I walked to the center of the room stopping in the middle of the medallion that was etched into the floor. I saw Gallu smile menacingly as she leaned forward on her perch. She was as strikingly beautiful as Lilith, they could have been mistaken for the same woman were it not for the shocking red hair that graced Gallu’s head, or the pure evil she seemed to exude.
“The lamb has come to play with the lions, boys,” she said in a strangely sweet voice. “Or has she come to try to convince more lions that they are in fact lambs?” She made a clicking noise with her tongue. “Tsk, tsk. Silly little delusional lamb.”
“I have come for Paul,” I said without batting an eyelash.
“Oh, have you? And do you expect us to simply hand him over to you?” She asked with a hyena like laugh. The five beasts that stood at their posts around the room snickered with her.

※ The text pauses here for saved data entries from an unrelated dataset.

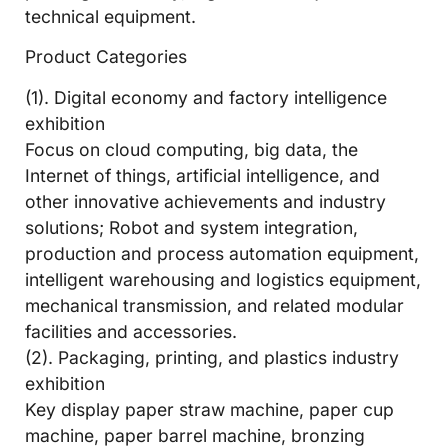
technical equipment.
Product Categories
(1). Digital economy and factory intelligence
exhibition
Focus on cloud computing, big data, the
Internet of things, artificial intelligence, and
other innovative achievements and industry
solutions; Robot and system integration,
production and process automation equipment,
intelligent warehousing and logistics equipment,
mechanical transmission, and related modular
facilities and accessories.
(2). Packaging, printing, and plastics industry
exhibition
Key display paper straw machine, paper cup
machine, paper barrel machine, bronzing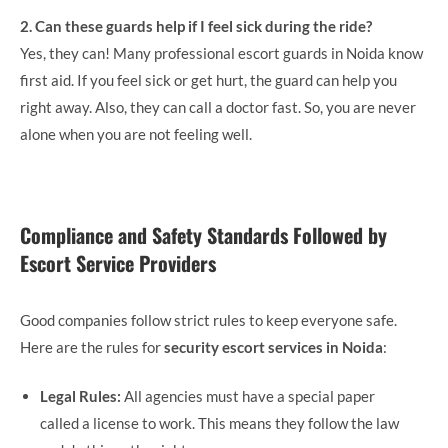
2. Can these guards help if I feel sick during the ride?
Yes, they can! Many professional escort guards in Noida know
first aid. If you feel sick or get hurt, the guard can help you
right away. Also, they can call a doctor fast. So, you are never
alone when you are not feeling well.
Compliance and Safety Standards Followed by
Escort Service Providers
Good companies follow strict rules to keep everyone safe.
Here are the rules for
security escort services in Noida
:
Legal Rules:
All agencies must have a special paper
called a license to work. This means they follow the law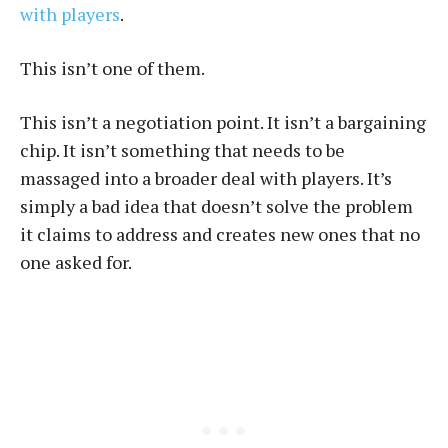
with players
.
This isn’t one of them.
This isn’t a negotiation point. It isn’t a bargaining
chip. It isn’t something that needs to be
massaged into a broader deal with players. It’s
simply a bad idea that doesn’t solve the problem
it claims to address and creates new ones that no
one asked for.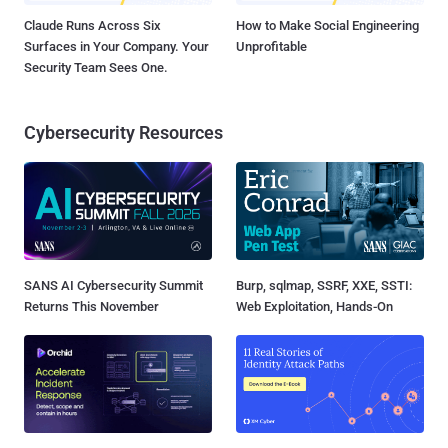
Claude Runs Across Six
How to Make Social Engineering
Surfaces in Your Company. Your
Unprofitable
Security Team Sees One.
Cybersecurity Resources
SANS AI Cybersecurity Summit
Burp, sqlmap, SSRF, XXE, SSTI:
Returns This November
Web Exploitation, Hands-On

“I will fight your best warrior and if I win, you will release Paul and molest him no further,” I said, standing as still as possible. The five that stood around me were poised and I knew that the wrong move would bring down their wrath. I knew that I could destroy them all, but I did not want to give away my advantage before it was absolutely necessary.
Gallu raised an eyebrow, intrigued. “And if you lose?”